Background. Chronic idiopathic constipation (CIC) and constipation-predominant irritable bowel syndrome (IBS-C) are common functional lower gastrointestinal disorders that impair patients’ quality of life. In a national survey, we aimed to evaluate (1) Canadian physician practice patterns in the utilization of therapeutic agents listed in the new ACG and AGA guidelines; (2) physicians satisfaction with these agents for their CIC and IBS-C patients; and (3) the usefulness of these new guidelines in their clinical practice. Methods. A 9-item questionnaire was sent to 350 Canadian specialists to evaluate their clinical practice for the management of CIC and IBS-C. Results.

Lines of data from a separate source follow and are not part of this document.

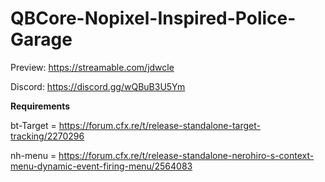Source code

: # QBCore-Nopixel-Inspired-Police-Garage

Preview:
https://streamable.com/jdwcle

Discord:
https://discord.gg/wQBuB3U5Ym

**Requirements**

bt-Target = https://forum.cfx.re/t/release-standalone-target-tracking/2270296


nh-menu = https://forum.cfx.re/t/release-standalone-nerohiro-s-context-menu-dynamic-event-firing-menu/2564083

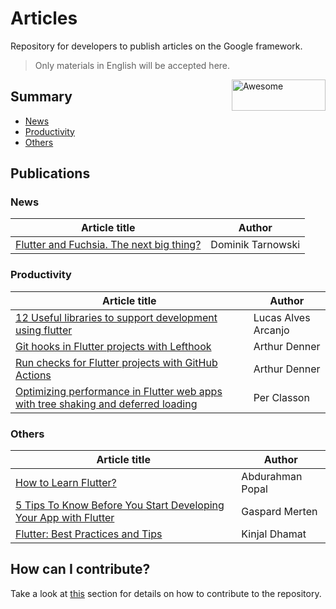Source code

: # Articles

Repository for developers to publish articles on the Google framework.

> Only materials in English will be accepted here.

<img width="150" height="50" src="https://upload.wikimedia.org/wikipedia/commons/1/17/Google-flutter-logo.png" alt="Awesome" align="right">

## Summary

- [News](https://github.com/lucalves/artigos-flutter/blob/master/README.md#News)
- [Productivity](https://github.com/lucalves/artigos-flutter/blob/master/README.md#Productivity)
- [Others](https://github.com/lucalves/artigos-flutter/blob/master/README.md#Others)

## Publications

### News
Article title | Author 
---------------- | ----- 
[Flutter and Fuchsia. The next big thing?](https://medium.com/swlh/flutter-and-fuchsia-the-death-of-react-android-a34f6d12bb82) | Dominik Tarnowski

### Productivity
Article title | Author 
---------------- | ----- 
[12 Useful libraries to support development using flutter](https://medium.com/flutter-community/12-useful-libraries-to-support-development-using-flutter-3b8df97d898) | Lucas Alves Arcanjo
[Git hooks in Flutter projects with Lefthook](https://dev.to/arthurdenner/git-hooks-in-flutter-projects-with-lefthook-52n) | Arthur Denner
[Run checks for Flutter projects with GitHub Actions](https://dev.to/arthurdenner/run-checks-for-flutter-projects-with-github-actions-7ld) | Arthur Denner
[Optimizing performance in Flutter web apps with tree shaking and deferred loading](https://medium.com/flutter/optimizing-performance-in-flutter-web-apps-with-tree-shaking-and-deferred-loading-535fbe3cd674) | Per Classon

### Others
Article title | Author 
---------------- | ----- 
[How to Learn Flutter?](https://medium.com/flutter-community/how-to-learn-flutter-886c0bad8a46) | Abdurahman Popal
[5 Tips To Know Before You Start Developing Your App with Flutter](https://medium.com/flutter-community/5-tips-to-know-before-you-start-developing-your-app-with-flutter-50771507dae0) | Gaspard Merten
[Flutter: Best Practices and Tips](https://medium.com/flutter-community/flutter-best-practices-and-tips-7c2782c9ebb5) | Kinjal Dhamat

## How can I contribute?

Take a look at [this](https://github.com/lucalves/artigos-flutter/blob/master/CONTRIBUTING.md) section for details on how to contribute to the repository.
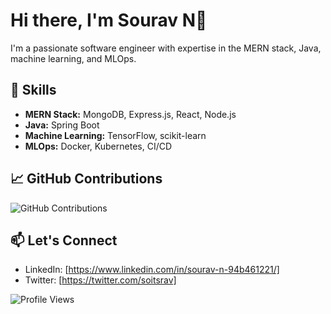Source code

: # Hi there, I'm Sourav N👋

I'm a passionate software engineer with expertise in the MERN stack, Java, machine learning, and MLOps.

## 🚀 Skills
- **MERN Stack:** MongoDB, Express.js, React, Node.js
- **Java:** Spring Boot
- **Machine Learning:** TensorFlow, scikit-learn
- **MLOps:** Docker, Kubernetes, CI/CD

## 📈 GitHub Contributions
![GitHub Contributions](https://github-readme-stats.vercel.app/api?username=sounar97&count_private=true&show_icons=true&theme=radical)

## 📫 Let's Connect
- LinkedIn: [https://www.linkedin.com/in/sourav-n-94b461221/]
- Twitter: [https://twitter.com/soitsrav]

<!-- Footer -->
![Profile Views](https://komarev.com/ghpvc/?username=sounar97)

The response rate to the survey was 16% (). Almost all (96%) respondents followed a standard, stepwise approach for management while they believed that only 24% of referring physicians followed the same approach. Respondents found guanylyl cyclase C (GCC) agonist most satisfying when treating their patients. Among the 69% of respondents who were aware of published guidelines, only 50% found them helpful in prioritizing treatment choices and 69% of respondents indicated that a treatment algorithm, applicable to Canadian practice, would be valuable. Conclusion. Based on this needs assessment, a treatment algorithm was developed to provide clinical guidance in the management of IBS-C and CIC in Canada.